Емельян услышал странные лающие звуки и не понял: то ли люди голос подают, то ли собаки перебрехиваются.

Встрепенулся. Приподнял голову и прислушался. Нет никого. Тихо. Видать, показалось.

И только сейчас ощутил боль. Тупо ныла поясница, а левая нога совсем одеревенела. Попробовал приподнять — не смог. Будто током ударило по спине...

— Покалечил-таки, гад! — выругался Емельян и снова замер в окопчике.

Чтобы утихомирить боль, прикрыл глаза. В темноте увидел танк, тот самый, который с полчаса тому назад полз прямо на его окоп.

— В землю! Поглубже зарывайся в зем...

На полуслове оборвался голос помкомвзвода. Заметил Емельян, как он вяло взмахнул рукой и повалился прямо на бруствер своего окопа. «Эх, Сеня-Сенечка», — прошептали Емельяновы губы. То хоть вдвоем отбивались от немчуры, а теперь, когда не стало и помкомвзвода, некому даже команды подать. А к чему команда? Кто услышит ее? Никого от взвода не осталось, только он, Емельян Усольцев, один-одинешенек цел.

И опять Степанидушкин смех явственно услышал. Баба так заливисто хохотала, что вражий глыба-танк назад попятился и исчез с глаз. Степанида смеялась и гладила по белесым волосам Емельяна, приговаривая:

«Ты у меня, Емелюшка, уж такой красивый да сильный... А отчего? Оттого, что именем самого Пугачева наречен...»

И правда, так было. Когда на свет появился и первый звук из грудки вырвался, отец на радостях в открытое окно, чтоб соседи слышали, крикнул: «Вона какой бас у младенца... Быть ему Емельяном!» Все село знало, что Степан Усольцев почитал крестьянского предводителя Емельяна Пугачева, ибо не раз сказывал сельчанам про свое казачье происхождение. «Из яицких казаков мы. Мои предки вместе с Пугачевым волю Уралу добывали!..»

Снова послышался лай. Открыл глаза: никого не видать... Надо подниматься. «Что лежишь, как бревно», — сказал про себя и, упершись руками в землю, попытался привстать. А боль так полоснула, что дыхание сперло. Неужто конец?..

Глаза сами закрылись. И пребывая в дремотном сне, Емельян снова увидел все то, что стряслось с ним...

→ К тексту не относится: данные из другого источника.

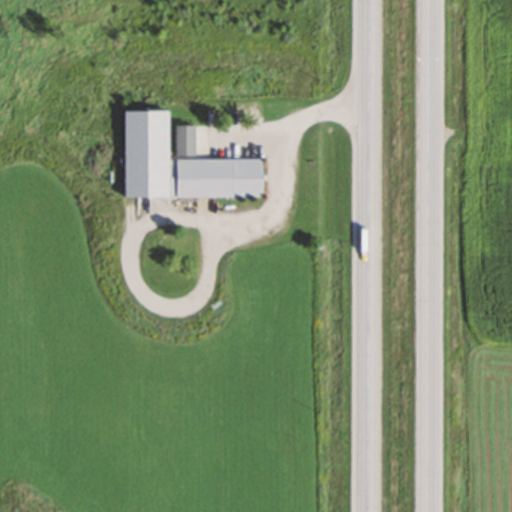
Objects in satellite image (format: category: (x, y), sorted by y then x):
building: (182, 140)
building: (216, 177)
road: (367, 255)
road: (426, 256)
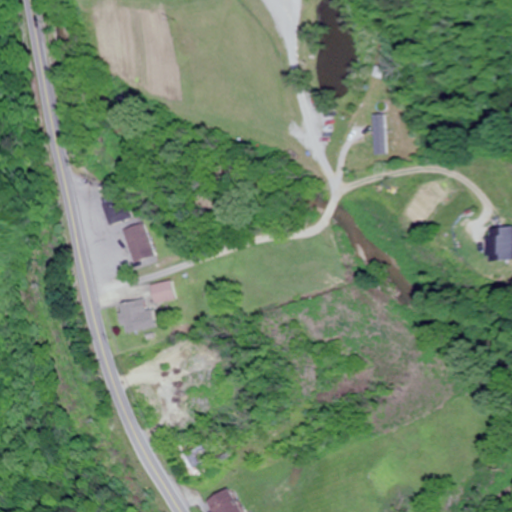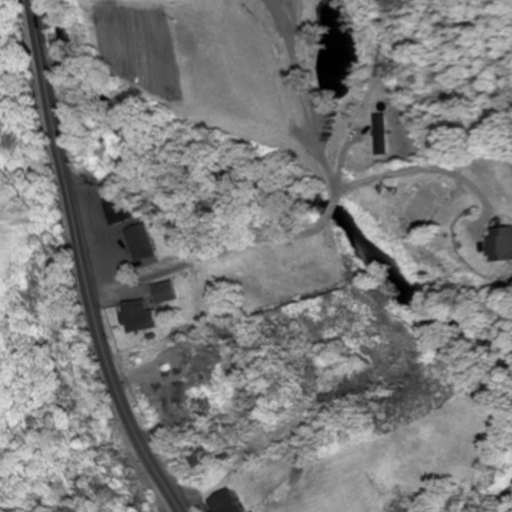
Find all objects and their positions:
road: (291, 19)
building: (188, 30)
road: (308, 113)
building: (363, 141)
road: (401, 169)
building: (118, 208)
building: (140, 241)
building: (502, 242)
building: (502, 243)
road: (226, 251)
road: (82, 263)
building: (163, 291)
building: (164, 292)
building: (136, 316)
building: (196, 461)
building: (221, 502)
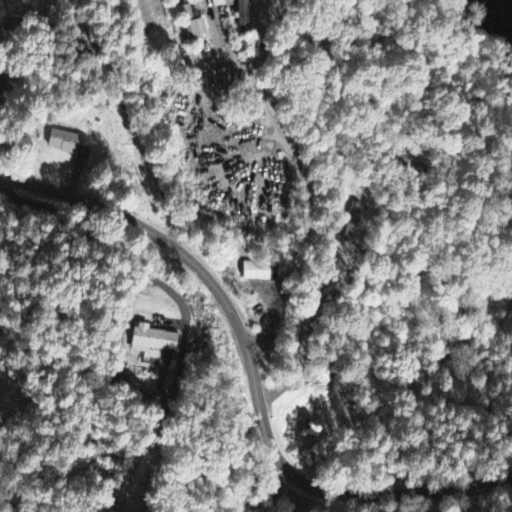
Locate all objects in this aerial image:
building: (215, 4)
building: (240, 17)
building: (190, 24)
building: (62, 143)
building: (255, 273)
building: (151, 341)
road: (252, 369)
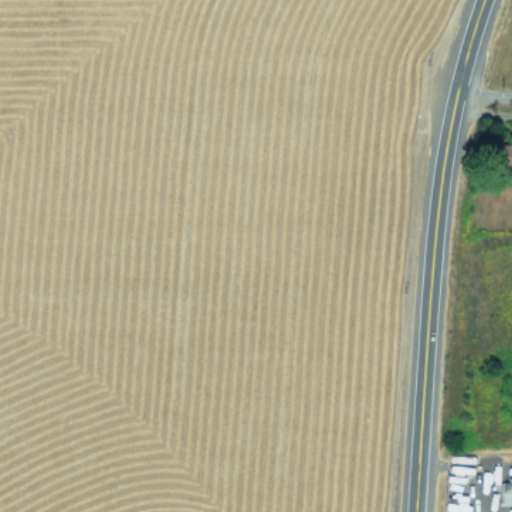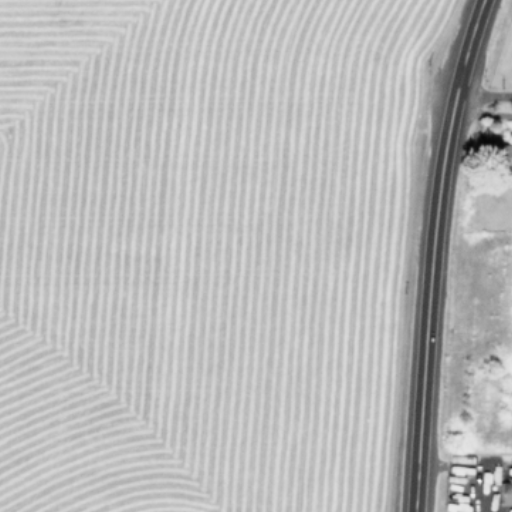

Железная глыба была так близко, что от рева мотора и лязга гусениц задрожал бруствер окопа. А он, красноармеец Усольцев, толком не ведая, что предпринять, зачем-то щекой придавился к прикладу винтовки и прицелился.

Ну, чудак же ты, Емельян: трехлинейкой хотел броню продырявить! Зло ругнулся и сплюнул: будь ты неладна!

Танк полз медленно, будто крался, ждал, видать, фашист, когда он выскочит из окопа и побежит, чтобы полоснуть по спине...

А в голове сверлило: ну, что лежишь, Емельян? Неужто хочешь быть раздавленным? Нет, нет... Жить надо... Непременно жить надо... Степанидушка что сказала, когда на войну снаряжала: «Возвертайся живым...» И детишки — Степка и Катюшка — тоже говорили: «Мы ждем тебя, папаня...»

И Емельян поднялся над окопом, вымахнул на бруствер и, пригнувшись, сделал шаг вперед — навстречу танку. Потом второй шаг, третий...

Фрицы через триплексы все видели, видать, дрогнули, а иначе зачем притормозили? Иди угадай, что задумал этот русский, может, он обвязал себя минами? Стрелять из пушки или пулемета бессмысленно — он был уже в зоне непоражаемости. Оставалось одно: из пистолетов расстрелять.

Но Емельян предусмотрел и этот вариант. Он нашел место, где никакая пуля не способна достать, нырнул под днище танка и, вдавившись всем телом в землю, замер.

Что и говорить, позиция не райская, а если точнее сказать — в капкане очутился Емельян. Над спиной бронированная глыба, с боков — змеи-гусеницы и только одна надежда — как-то выползти сзади из-под танка и оказаться в тылу фрицев. А там... Там видно будет...

Механик-водитель, будто угадал Емельяновы намерения и, упреждая действия русского, завертел танком. Машина, вдавливаясь траками в луговой грунт, казалось, вот-вот ухватит Емельяна и расплющит.

Емельян не давался бронированному чудовищу. Пристроившись к вражьей пляске, он вертелся юлой, приближался к корме танка. И наконец выскочил. Свалился в какой-то окопчик, а показалось, что в бездну провалился...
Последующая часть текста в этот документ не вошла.